● WORK ORDER: From the first line to the last, output the records exactly and drop any images.

● DATA LISTING:
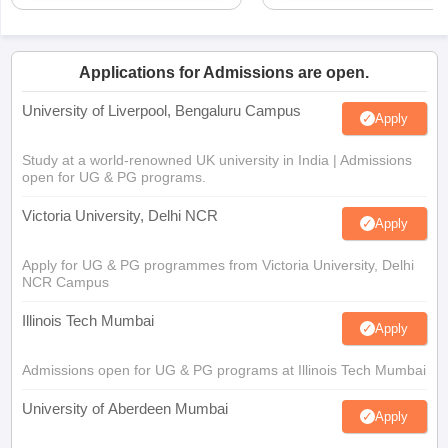
Applications for Admissions are open.
University of Liverpool, Bengaluru Campus
Apply
Study at a world-renowned UK university in India | Admissions
open for UG & PG programs.
Victoria University, Delhi NCR
Apply
Apply for UG & PG programmes from Victoria University, Delhi
NCR Campus
Illinois Tech Mumbai
Apply
Admissions open for UG & PG programs at Illinois Tech Mumbai
University of Aberdeen Mumbai
Apply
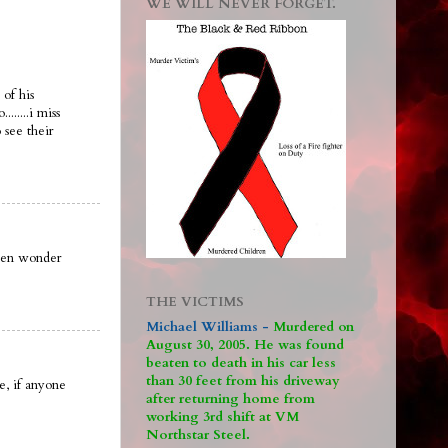
WE WILL NEVER FORGET.
of his
......i miss
see their
ften wonder
THE VICTIMS
Michael Williams -
M
urdered on
August 30, 2005. He was found
beaten to death in his car less
than 30 feet from his driveway
, if anyone
after returning home from
working 3rd shift at VM
Northstar Steel.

● THE ANSWER:
Applications for Admissions are open.
University of Liverpool, Bengaluru Campus
Apply
Study at a world-renowned UK university in India | Admissions
open for UG & PG programs.
Victoria University, Delhi NCR
Apply
Apply for UG & PG programmes from Victoria University, Delhi
NCR Campus
Illinois Tech Mumbai
Apply
Admissions open for UG & PG programs at Illinois Tech Mumbai
University of Aberdeen Mumbai
Apply
WE WILL NEVER FORGET.
of his
......i miss
see their
ften wonder
THE VICTIMS
Michael Williams -
M
urdered on
August 30, 2005. He was found
beaten to death in his car less
than 30 feet from his driveway
, if anyone
after returning home from
working 3rd shift at VM
Northstar Steel.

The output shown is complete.